Below, we are giving you the low down on diamond shapes, highlighting everything you need to know about each.
Everything outside of a round brilliant is referred to as a fancy shape diamond. Fancy shape diamonds receive a polish and symmetry GIA grade only as opposed to the round brilliant which gets an official cut grade of cut, polish, and symmetry.
Every diamond on this list has a brilliant cut except for the Emerald and the Asscher which are called step cuts.
Brilliant cut diamonds will catch your eye from a good distance while step cuts are a little more understated in their sparkle game.
The round brilliant is traditionally the most popular diamond on the market. It is the only perfectly symmetrical shape and offers an unmatched brilliance. Rounds are the only shape GIA gives a cut grade. It is important to only purchase. Excellent Cut rounds as this is the only characteristic that impacts sparkle and brilliance. Excellent Cut Rounds hide colour and clarity exceptionally well, allowing you to go up to two grades lower in colour and clarity. Rounds are the most expensive shape per carat because the diamond cutter loses the most diamond rough during the cutting process.
Oval-cut diamonds are a very popular choice because their elongated shape creates the illusion of a larger size and also makes your finger appear longer and slimmer. Their ratio can vary from a shorter, rounder shape to a thinner, longer shape. Oval-cut diamonds hide clarity very well but can show warmth in the tips of the stone when opting for lower colours. An oval is a perfect choice if you love the fire and brilliance of a round diamond but want something a little more unique. Bow-tie: Most oval-cut diamonds possess some degree of bow-tie, varying from near invisible to severe. The visibility of a bow-tie effect cannot be ascertained by reviewing the diamond certificate or dimensions, but only upon visual inspection of our HD videos.

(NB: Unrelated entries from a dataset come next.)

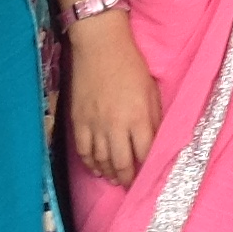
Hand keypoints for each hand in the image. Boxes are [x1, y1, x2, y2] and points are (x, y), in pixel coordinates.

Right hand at [68, 11, 159, 186]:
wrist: (100, 46)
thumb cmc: (131, 65)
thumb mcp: (152, 91)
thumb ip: (154, 119)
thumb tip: (154, 142)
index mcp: (139, 117)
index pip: (145, 154)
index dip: (147, 170)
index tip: (149, 177)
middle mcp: (116, 126)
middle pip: (122, 164)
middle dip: (127, 179)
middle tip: (130, 185)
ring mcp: (94, 125)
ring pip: (101, 161)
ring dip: (109, 173)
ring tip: (115, 179)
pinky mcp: (78, 121)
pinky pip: (83, 151)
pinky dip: (90, 163)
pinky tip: (96, 168)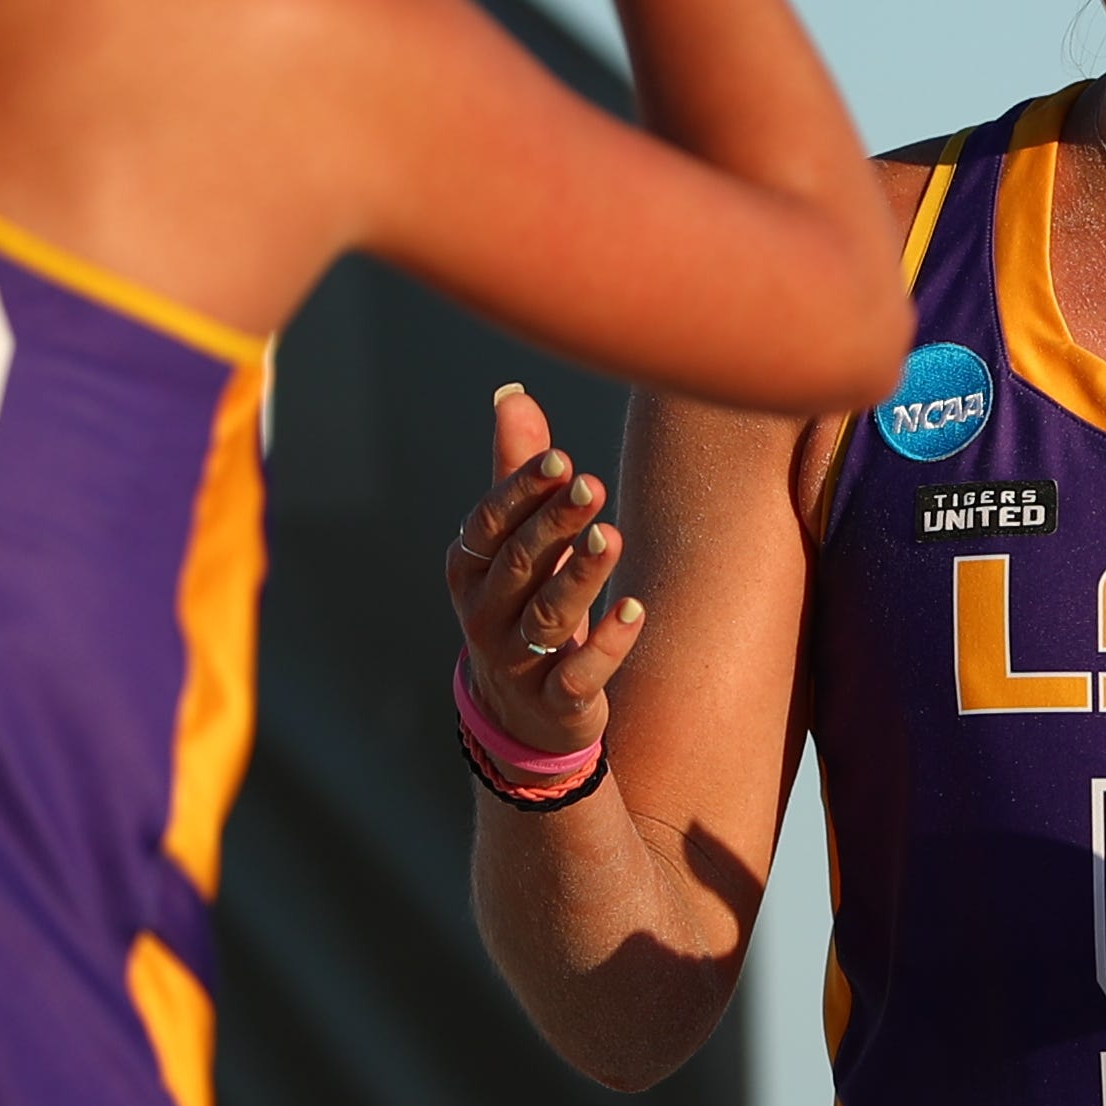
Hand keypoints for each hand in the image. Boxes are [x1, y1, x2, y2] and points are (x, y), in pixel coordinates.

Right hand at [442, 386, 642, 763]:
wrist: (524, 712)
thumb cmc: (523, 602)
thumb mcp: (516, 543)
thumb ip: (517, 473)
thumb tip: (514, 394)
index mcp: (470, 568)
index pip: (490, 522)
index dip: (521, 490)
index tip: (560, 458)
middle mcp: (484, 614)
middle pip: (519, 564)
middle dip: (555, 524)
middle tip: (592, 486)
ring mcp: (517, 662)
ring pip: (548, 615)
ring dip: (581, 574)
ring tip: (613, 535)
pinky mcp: (556, 702)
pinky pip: (578, 675)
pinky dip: (606, 644)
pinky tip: (635, 609)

The unique look of the emerald cut diamond is created by the step cuts of its pavilion and its large, open table. While they still sparkle, they produce more of a hall-of-mirrors effect, and possess an elegant, art deco appeal. Emerald cuts, hide colour extremely well, but not inclusions (we recommend VS2 or higher) as inclusions are much more visible in this shape. The Emerald cut is a team favourite at Diamond Collective and we pride ourselves In our love for sourcing them.

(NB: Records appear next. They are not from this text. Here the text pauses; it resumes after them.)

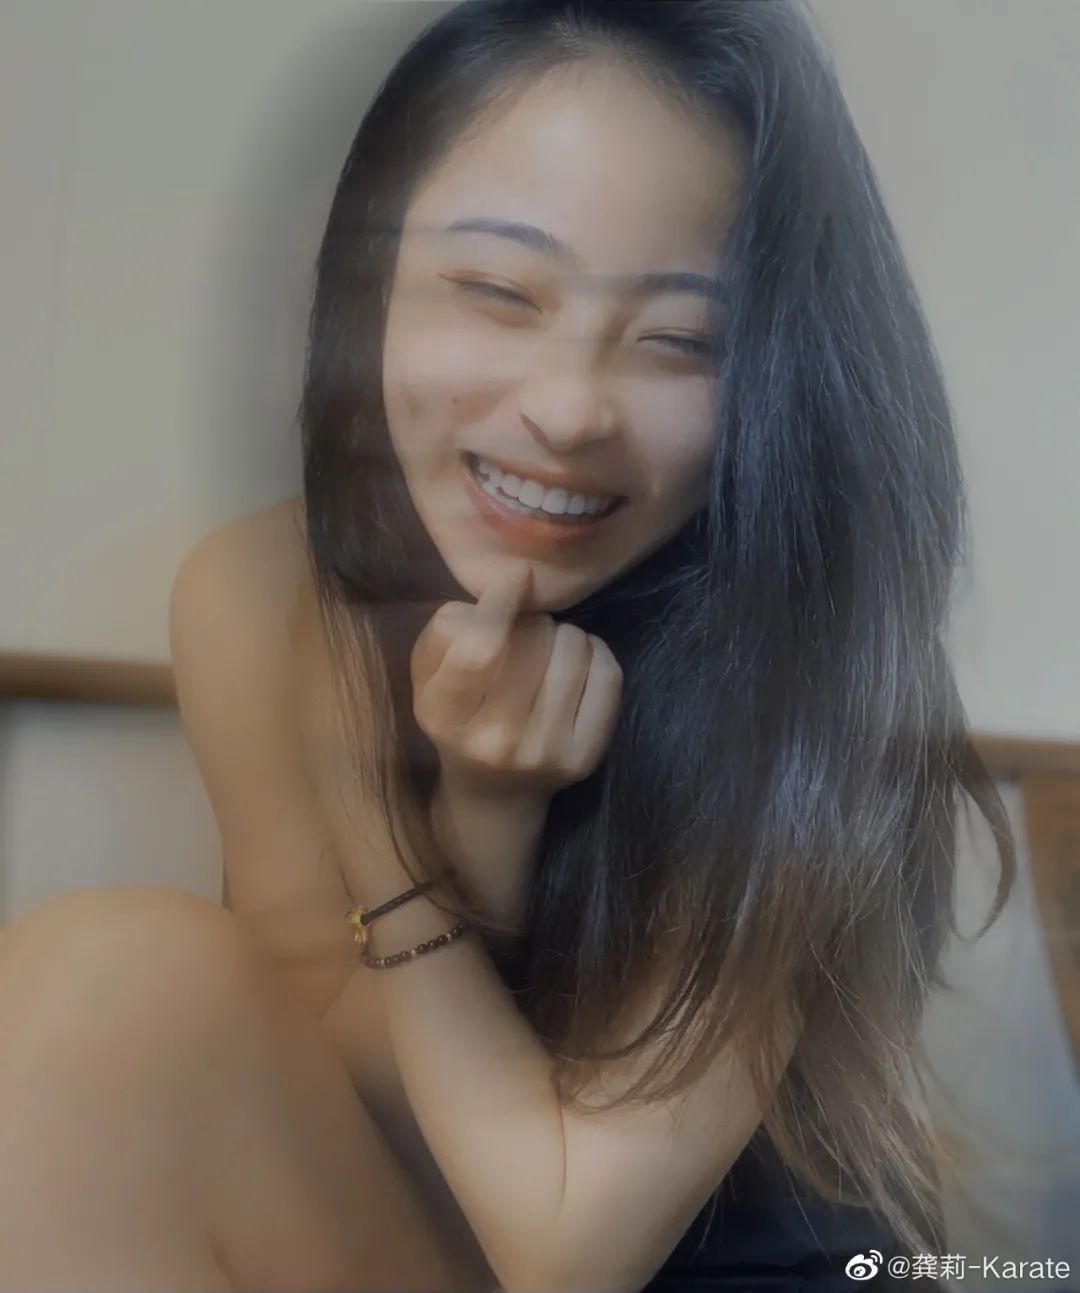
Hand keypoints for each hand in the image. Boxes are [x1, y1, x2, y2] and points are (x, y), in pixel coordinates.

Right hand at [410, 561, 622, 797]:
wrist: (494, 791)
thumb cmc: (459, 716)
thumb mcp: (428, 677)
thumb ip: (446, 630)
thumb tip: (500, 592)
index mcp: (444, 715)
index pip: (480, 647)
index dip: (502, 602)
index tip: (517, 574)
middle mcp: (495, 740)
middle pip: (532, 640)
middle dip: (531, 622)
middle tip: (524, 636)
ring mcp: (545, 752)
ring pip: (572, 649)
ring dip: (563, 634)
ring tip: (549, 648)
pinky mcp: (585, 756)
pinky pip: (607, 674)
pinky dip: (595, 651)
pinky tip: (579, 659)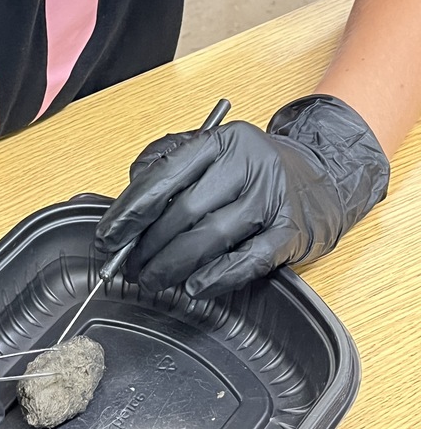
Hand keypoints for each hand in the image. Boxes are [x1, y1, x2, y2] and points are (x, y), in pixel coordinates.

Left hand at [95, 95, 388, 297]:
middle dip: (149, 244)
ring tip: (152, 279)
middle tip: (128, 266)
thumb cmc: (249, 168)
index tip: (108, 237)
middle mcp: (247, 164)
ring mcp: (271, 198)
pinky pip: (247, 260)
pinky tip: (194, 287)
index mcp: (220, 141)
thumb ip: (166, 164)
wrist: (319, 177)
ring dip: (175, 264)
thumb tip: (129, 203)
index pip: (164, 176)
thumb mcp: (209, 151)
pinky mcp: (289, 231)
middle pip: (185, 210)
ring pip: (212, 236)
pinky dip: (217, 277)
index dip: (130, 211)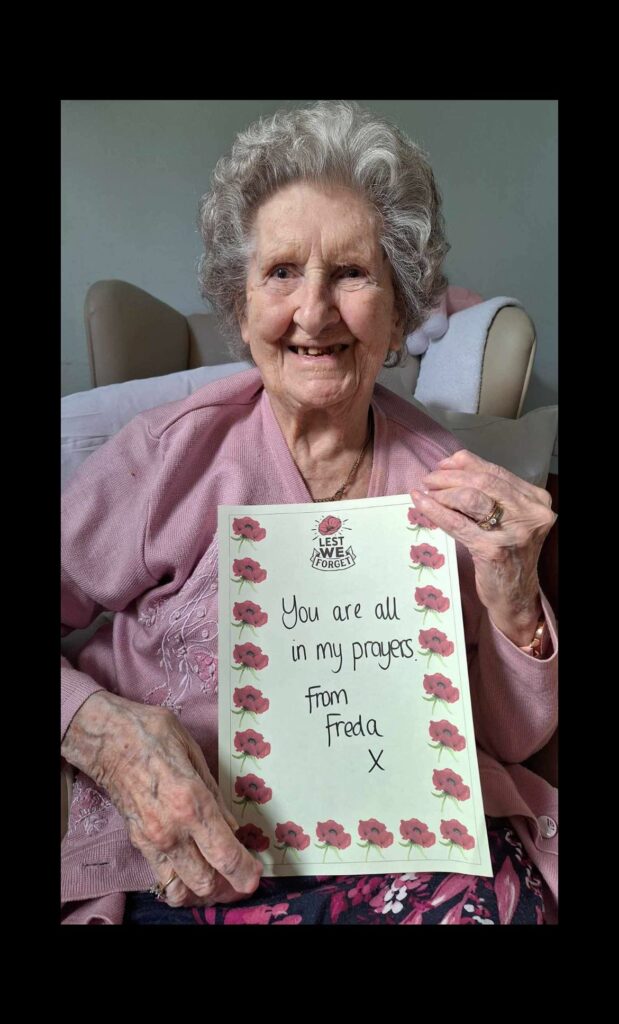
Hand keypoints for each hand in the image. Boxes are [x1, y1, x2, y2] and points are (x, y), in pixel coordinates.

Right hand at [61, 691, 262, 906]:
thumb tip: (233, 827)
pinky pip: (161, 879)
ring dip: (203, 891)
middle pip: (205, 883)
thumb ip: (215, 795)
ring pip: (181, 891)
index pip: (224, 855)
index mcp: (191, 803)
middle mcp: (172, 831)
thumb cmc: (154, 736)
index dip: (245, 873)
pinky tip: (192, 870)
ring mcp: (151, 841)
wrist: (108, 739)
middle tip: (241, 877)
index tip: (256, 875)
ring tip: (219, 879)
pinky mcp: (138, 843)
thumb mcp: (195, 754)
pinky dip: (180, 884)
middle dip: (228, 887)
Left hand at [411, 449, 556, 645]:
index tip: (442, 465)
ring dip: (442, 492)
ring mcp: (513, 532)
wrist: (516, 595)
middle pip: (482, 481)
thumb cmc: (509, 553)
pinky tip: (422, 504)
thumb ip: (490, 493)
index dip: (465, 463)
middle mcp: (530, 513)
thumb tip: (452, 465)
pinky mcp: (492, 550)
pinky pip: (457, 523)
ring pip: (470, 498)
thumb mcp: (508, 518)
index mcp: (535, 500)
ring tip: (426, 492)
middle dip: (449, 477)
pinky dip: (436, 511)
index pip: (496, 471)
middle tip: (428, 479)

Asscher, or square emerald, is a step cut diamond. Because of this, they hide colour very well just like the emerald but will also show inclusions more in SI1 or SI2 clarities. Their large step facets, higher crown, and smaller table allow them to produce more brilliance than the emerald cut. The cropped corners give the Asscher cut a somewhat octagonal shape.
Sometimes referred to as “teardrop,” a pear-cut diamond gets its name because of its single point and rounded end. This gorgeous shape is a way to make a bit more of a statement. Similar to ovals, pear-cut diamonds have a slimming effect on fingers, especially when they have an elongated length-to-width ratio.
More than any other diamond shape, pear-cut diamonds appear the largest for their carat weight. Pears mask inclusions very well but tend to show warmth in their tip in lower colours.
Radiant cut diamonds have straight edges and cut corners, just as the Emerald Cut, but feature brilliant faceting. Radiant cut diamonds hide both colour and clarity very well, making them an excellent value. Elongated radiants appear larger than square radiants and tend to be the more popular ratio choice.
The standards for cushion cut vary more than most other shapes. While generally less brilliant than round brilliant diamonds, cushion cut diamonds do have incredible fire, which is part of their appeal. The most prevalent modern Cushion is called a Cushion Modified Brilliant and it has an extra row of facets. In contrast, a Cushion Brilliant has larger, fewer facets and sparkles a little more.
Cushions hide inclusions very well and are known for their soft, cushion like shape.
The princess cut looks like an inverted pyramid from the profile view and has sharp corners. Princess-cut diamonds are extremely brilliant which assists in hiding inclusions. A princess-cut diamond should always be set with claws that protect the four corners (because they are narrow and pointed they are more prone to chipping).
Marquise have a large crown surface making them appear larger than other shapes of the same carat weight. This makes Marquise a great choice when trying to maximize the perceived size of a diamond. In order to prevent a Marquise from appearing too narrow on the finger, it’s ideal to find one that is wider across the centre, a length to width ratio of 1.75 -1.95 is ideal. Marquise hides clarity very well but will shows warmth in the tips in I, J and lower colours.
When choosing a heart, symmetry is an extremely important characteristic, since it is critical that the two halves of the heart are identical. The cleft should be sharp and distinct, and the wings should have a very slightly rounded shape. Heart-shaped diamonds come in a variety of silhouettes, from slim to fat.